Facts Corner – Knowledgepedia

BOT Models: Build-Operate-Transfer; can be Toll-based (full traffic risk) or Annuity-based (fixed Govt payment).

HAM: Hybrid Annuity Model – 40% Govt + 60% concessionaire; introduced 2015-16; now dominant for new awards.

TOT: Toll-Operate-Transfer – monetising operational highways; first bundle awarded 2018 (Macquarie).

EPC: Engineering, Procurement, Construction – 100% Govt-financed, contractor builds for fee.

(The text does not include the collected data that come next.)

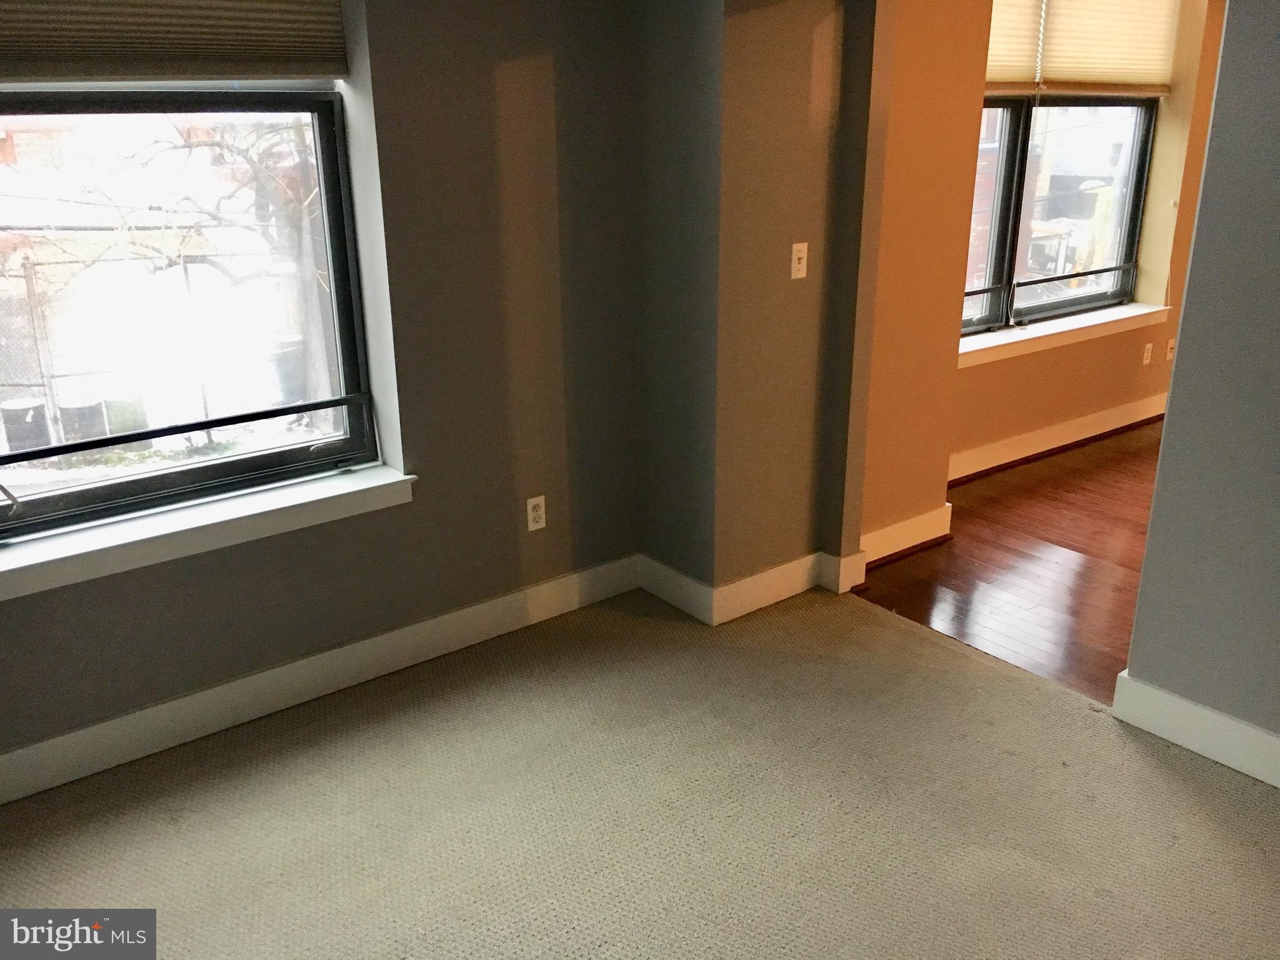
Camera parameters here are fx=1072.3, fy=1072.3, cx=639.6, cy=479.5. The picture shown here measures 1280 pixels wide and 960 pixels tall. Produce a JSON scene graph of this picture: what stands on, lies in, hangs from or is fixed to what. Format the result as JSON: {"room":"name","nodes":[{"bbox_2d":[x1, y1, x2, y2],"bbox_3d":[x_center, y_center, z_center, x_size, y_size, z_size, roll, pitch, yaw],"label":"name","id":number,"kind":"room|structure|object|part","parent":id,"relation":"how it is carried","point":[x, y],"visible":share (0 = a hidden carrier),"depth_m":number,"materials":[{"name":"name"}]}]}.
{"room":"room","nodes":[
{"label":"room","id":0,"kind":"room"},
{"bbox_2d":[0,0,649,780],"bbox_3d":[-1.466,-0.481,2.659,3.738,2.641,0.233,-15,24,-35],"label":"left wall","id":1,"kind":"structure","parent":0,"point":[80,600],"depth_m":3.27,"materials":[{"name":"grey paint"}]},
{"bbox_2d":[0,0,350,82],"bbox_3d":[-1.308,-1.186,2.484,1.289,0.499,0.055,-15,24,-35],"label":"window shade","id":2,"kind":"object","parent":1,"relation":"attached to","point":[324,71],"visible":1,"depth_m":2.64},
{"bbox_2d":[0,84,384,550],"bbox_3d":[-1.411,-0.666,2.769,1.405,1.576,0.115,-15,24,-35],"label":"window","id":3,"kind":"structure","parent":1,"relation":"in","point":[91,487],"depth_m":2.97,"materials":[{"name":"glass"}]},
{"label":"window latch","id":4,"kind":"part","parent":3,"relation":"part of","materials":[{"name":"metal"}]},
{"bbox_2d":[0,461,411,598],"bbox_3d":[-1.280,0.144,2.900,1.432,0.094,0.148,-15,24,-35],"label":"window sill","id":5,"kind":"structure","parent":1,"relation":"attached to","point":[237,512],"depth_m":2.90,"materials":[{"name":"white paint"}]},
{"bbox_2d":[0,554,644,804],"bbox_3d":[-1.372,0.698,2.967,3.501,0.141,0.019,-15,24,-35],"label":"baseboard","id":6,"kind":"structure","parent":1,"relation":"attached to","point":[25,751],"depth_m":3.20,"materials":[{"name":"white paint"}]},
{"bbox_2d":[525,494,546,531],"bbox_3d":[-0.350,0.112,3.623,0.070,0.115,0.009,-15,24,-35],"label":"wall socket","id":7,"kind":"object","parent":1,"relation":"attached to","point":[536,499],"visible":0.99,"depth_m":3.62,"materials":[{"name":"white plastic"}]},
{"bbox_2d":[0,583,1279,959],"bbox_3d":[0.147,1.267,1.646,4.009,0.101,4.599,-15,24,-35],"label":"carpet floor","id":8,"kind":"structure","parent":0,"point":[1175,778],"depth_m":2.70,"materials":[{"name":"beige carpet"}]},
{"bbox_2d":[638,0,880,610],"bbox_3d":[0.328,-0.867,3.668,0.613,2.616,0.581,-15,24,-35],"label":"corner wall","id":9,"kind":"structure","parent":0,"point":[793,98],"depth_m":3.49,"materials":[{"name":"grey paint"}]},
{"bbox_2d":[641,547,861,625],"bbox_3d":[0.383,0.349,3.928,0.813,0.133,0.742,-15,24,-35],"label":"baseboard","id":10,"kind":"structure","parent":9,"relation":"attached to","point":[799,590],"depth_m":3.82,"materials":[{"name":"white paint"}]},
{"bbox_2d":[789,241,808,278],"bbox_3d":[0.528,-0.721,3.529,0.068,0.113,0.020,-15,24,-35],"label":"light switch","id":11,"kind":"object","parent":9,"relation":"attached to","point":[799,254],"visible":0.99,"depth_m":3.53,"materials":[{"name":"white plastic"}]},
{"bbox_2d":[856,0,990,564],"bbox_3d":[0.898,-1.019,3.987,0.700,2.678,0.395,-15,24,-35],"label":"side wall","id":12,"kind":"structure","parent":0,"point":[923,98],"depth_m":3.91,"materials":[{"name":"paint"}]},
{"bbox_2d":[858,503,952,567],"bbox_3d":[1.026,0.234,4.243,0.628,0.136,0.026,-15,24,-35],"label":"baseboard","id":13,"kind":"structure","parent":12,"relation":"attached to","point":[907,522],"depth_m":4.25,"materials":[{"name":"white paint"}]},
{"bbox_2d":[855,415,1163,702],"bbox_3d":[3.843,0.376,4.188,5.090,0.101,4.954,-15,24,-35],"label":"hardwood floor","id":14,"kind":"structure","parent":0,"point":[1074,549],"depth_m":4.17,"materials":[{"name":"brown wood"}]},
{"bbox_2d":[954,0,1226,470],"bbox_3d":[2.364,-1.499,5.418,3.803,2.681,0.240,-15,24,-35],"label":"far wall","id":15,"kind":"structure","parent":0,"point":[1127,361],"depth_m":5.50,"materials":[{"name":"beige paint"}]},
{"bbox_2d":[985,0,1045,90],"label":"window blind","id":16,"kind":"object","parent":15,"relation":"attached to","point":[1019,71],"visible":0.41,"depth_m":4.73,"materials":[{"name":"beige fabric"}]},
{"bbox_2d":[949,391,1168,483],"bbox_3d":[2.483,-0.305,5.774,4.049,0.138,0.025,-15,24,-35],"label":"baseboard","id":17,"kind":"structure","parent":15,"relation":"attached to","point":[1002,460],"depth_m":5.50,"materials":[{"name":"white paint"}]},
{"bbox_2d":[958,93,1160,340],"bbox_3d":[1.938,-1.561,5.251,1.852,1.597,0.111,-15,24,-35],"label":"far window","id":18,"kind":"structure","parent":15,"relation":"in","point":[1013,160],"depth_m":5.43,"materials":[{"name":"glass"}]},
{"bbox_2d":[957,302,1164,367],"bbox_3d":[2.044,-0.727,5.356,1.887,0.093,0.141,-15,24,-35],"label":"window sill","id":19,"kind":"structure","parent":15,"relation":"attached to","point":[1090,324],"depth_m":5.33,"materials":[{"name":"white paint"}]},
{"bbox_2d":[991,0,1179,94],"bbox_3d":[2.069,-2.156,5.080,1.373,0.612,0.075,-15,24,-35],"label":"window blind","id":20,"kind":"object","parent":15,"relation":"attached to","point":[1149,71],"visible":0.84,"depth_m":5.15,"materials":[{"name":"beige fabric"}]},
{"bbox_2d":[1141,341,1153,365],"bbox_3d":[2.762,-0.684,5.831,0.069,0.114,0.010,-15,24,-35],"label":"wall socket","id":21,"kind":"object","parent":15,"relation":"attached to","point":[1149,345],"visible":0.98,"depth_m":5.82,"materials":[{"name":"white plastic"}]},
{"bbox_2d":[1165,338,1174,361],"bbox_3d":[2.944,-0.720,5.940,0.068,0.115,0.013,-15,24,-35],"label":"wall socket","id":22,"kind":"object","parent":15,"relation":"attached to","point":[1170,345],"visible":0.91,"depth_m":5.93,"materials":[{"name":"white plastic"}]},
{"bbox_2d":[1123,0,1279,766],"bbox_3d":[2.292,-0.225,1.754,0.138,2.610,2.728,-15,24,-35],"label":"right wall","id":23,"kind":"structure","parent":0,"point":[1167,431],"depth_m":2.75,"materials":[{"name":"grey paint"}]},
{"bbox_2d":[1113,671,1279,787],"bbox_3d":[2.156,0.945,2.173,0.020,0.133,2.466,-15,24,-35],"label":"baseboard","id":24,"kind":"structure","parent":23,"relation":"attached to","point":[1239,724],"depth_m":2.93,"materials":[{"name":"white paint"}]},
{"label":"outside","id":25,"kind":"structure","parent":0,"visible":0},
{"label":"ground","id":26,"kind":"structure","parent":25,"visible":0},
{"bbox_2d":[0,396,50,453],"bbox_3d":[-5.906,-0.438,10.307,0.419,0.648,0.422,-15,24,-35],"label":"trash bin","id":27,"kind":"object","parent":26,"relation":"on","point":[30,410],"visible":0.74,"depth_m":10.12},
{"bbox_2d":[57,395,107,442],"bbox_3d":[-5.611,-0.506,10.831,0.421,0.640,0.418,-15,24,-35],"label":"trash bin","id":28,"kind":"object","parent":26,"relation":"on","point":[91,410],"visible":0.54,"depth_m":10.63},
{"bbox_2d":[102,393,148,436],"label":"trash bin","id":29,"kind":"object","parent":26,"relation":"on","point":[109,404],"visible":0.47,"depth_m":10.93,"materials":[{"name":"green"}]},
{"bbox_2d":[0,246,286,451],"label":"chain-link fence","id":30,"kind":"object","parent":26,"relation":"on","point":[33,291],"visible":0.75,"depth_m":10.28,"materials":[{"name":"metal"}]},
{"bbox_2d":[75,111,336,415],"bbox_3d":[-3.481,-2.591,9.378,3.751,4.544,3.167,-15,24,-35],"label":"tree","id":31,"kind":"object","parent":26,"relation":"on","point":[305,160],"visible":0.62,"depth_m":9.36,"materials":[{"name":"plant"}]},
{"bbox_2d":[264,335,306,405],"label":"trash bin","id":32,"kind":"object","parent":26,"relation":"on","point":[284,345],"visible":0.55,"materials":[{"name":"grey"}]}
]}

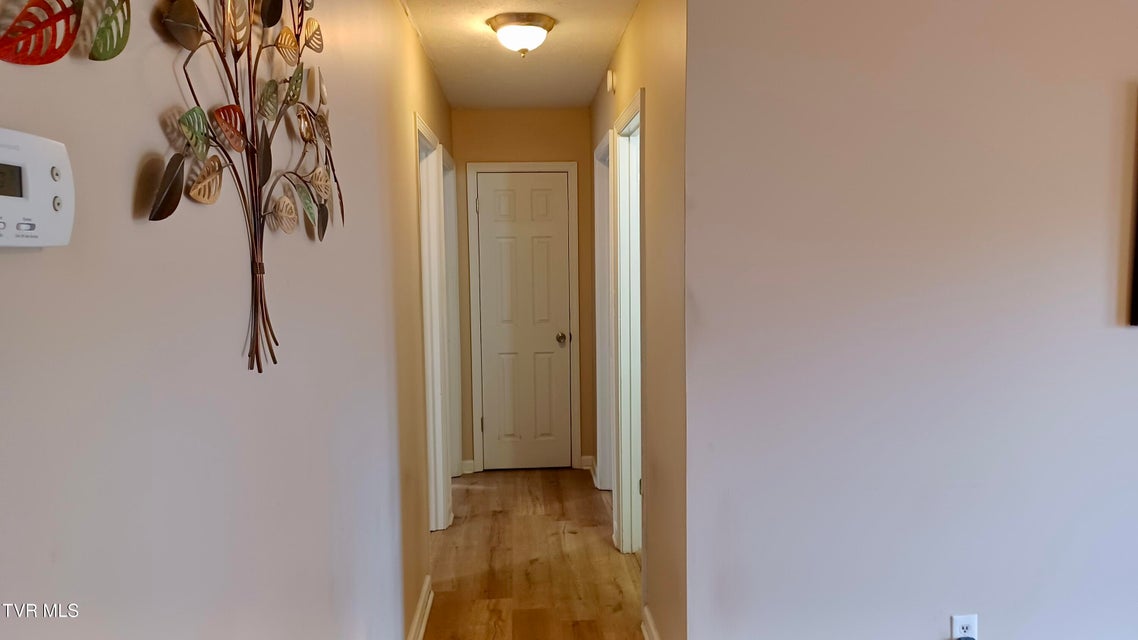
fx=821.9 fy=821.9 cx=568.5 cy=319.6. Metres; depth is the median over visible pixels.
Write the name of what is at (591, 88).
ceiling
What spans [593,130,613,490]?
door frame
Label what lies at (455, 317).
left door frame
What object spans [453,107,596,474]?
hallway end wall
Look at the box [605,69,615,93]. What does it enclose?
smoke detector
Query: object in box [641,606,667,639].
baseboard
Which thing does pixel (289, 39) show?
metal wall art
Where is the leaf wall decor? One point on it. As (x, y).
(27, 13)
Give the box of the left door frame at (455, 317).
[440,147,463,474]
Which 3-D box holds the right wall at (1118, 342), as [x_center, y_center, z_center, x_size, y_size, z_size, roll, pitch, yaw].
[2.031,0.025,2.458,3.414,2.475,0.130,-1,5,-3]
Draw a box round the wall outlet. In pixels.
[950,613,978,639]
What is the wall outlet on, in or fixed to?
attached to the right wall at (1118, 342)
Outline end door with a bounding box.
[474,171,574,471]
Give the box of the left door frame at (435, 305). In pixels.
[415,115,452,531]
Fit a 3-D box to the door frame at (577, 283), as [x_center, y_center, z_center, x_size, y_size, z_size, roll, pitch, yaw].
[-0.299,-0.013,5.603,0.729,2.090,0.131,-1,5,-3]
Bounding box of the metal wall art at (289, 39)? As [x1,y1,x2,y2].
[150,0,343,375]
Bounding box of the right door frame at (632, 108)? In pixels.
[610,88,645,556]
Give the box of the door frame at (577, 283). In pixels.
[465,162,580,473]
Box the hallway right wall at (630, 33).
[588,0,686,637]
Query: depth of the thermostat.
0.69 m
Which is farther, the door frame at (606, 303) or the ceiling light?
the door frame at (606, 303)
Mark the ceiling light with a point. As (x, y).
(536, 31)
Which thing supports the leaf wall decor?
attached to the left wall at (23, 261)
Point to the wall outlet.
(974, 620)
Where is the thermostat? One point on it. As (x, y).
(60, 187)
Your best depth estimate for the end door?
5.60 m
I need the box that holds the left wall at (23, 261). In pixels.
[0,1,455,639]
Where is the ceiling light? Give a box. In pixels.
[487,13,555,56]
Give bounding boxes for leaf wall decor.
[0,0,126,64]
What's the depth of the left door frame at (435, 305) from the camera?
4.30 m
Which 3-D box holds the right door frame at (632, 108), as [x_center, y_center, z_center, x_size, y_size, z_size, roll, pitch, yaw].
[0.326,0.134,3.671,0.157,2.105,0.896,-1,5,-3]
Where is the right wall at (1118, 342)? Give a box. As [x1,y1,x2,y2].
[678,0,1137,639]
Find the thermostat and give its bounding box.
[0,126,74,248]
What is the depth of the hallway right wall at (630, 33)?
2.83 m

NHAI: National Highways Authority of India; statutory body under NHAI Act, 1988; under MoRTH.

NHAI InvIT: Infrastructure Investment Trust; listed 2021; investors include CPP, OTPP.

NIIF: National Investment and Infrastructure Fund; India’s quasi-sovereign infrastructure fund (2015); anchor LP is Govt of India.

National Logistics Policy 2022: target – cut logistics cost to single-digit % of GDP by 2030.

PM Gati Shakti: Launched 2021; multimodal infra master plan with 16+ ministries on a common GIS platform.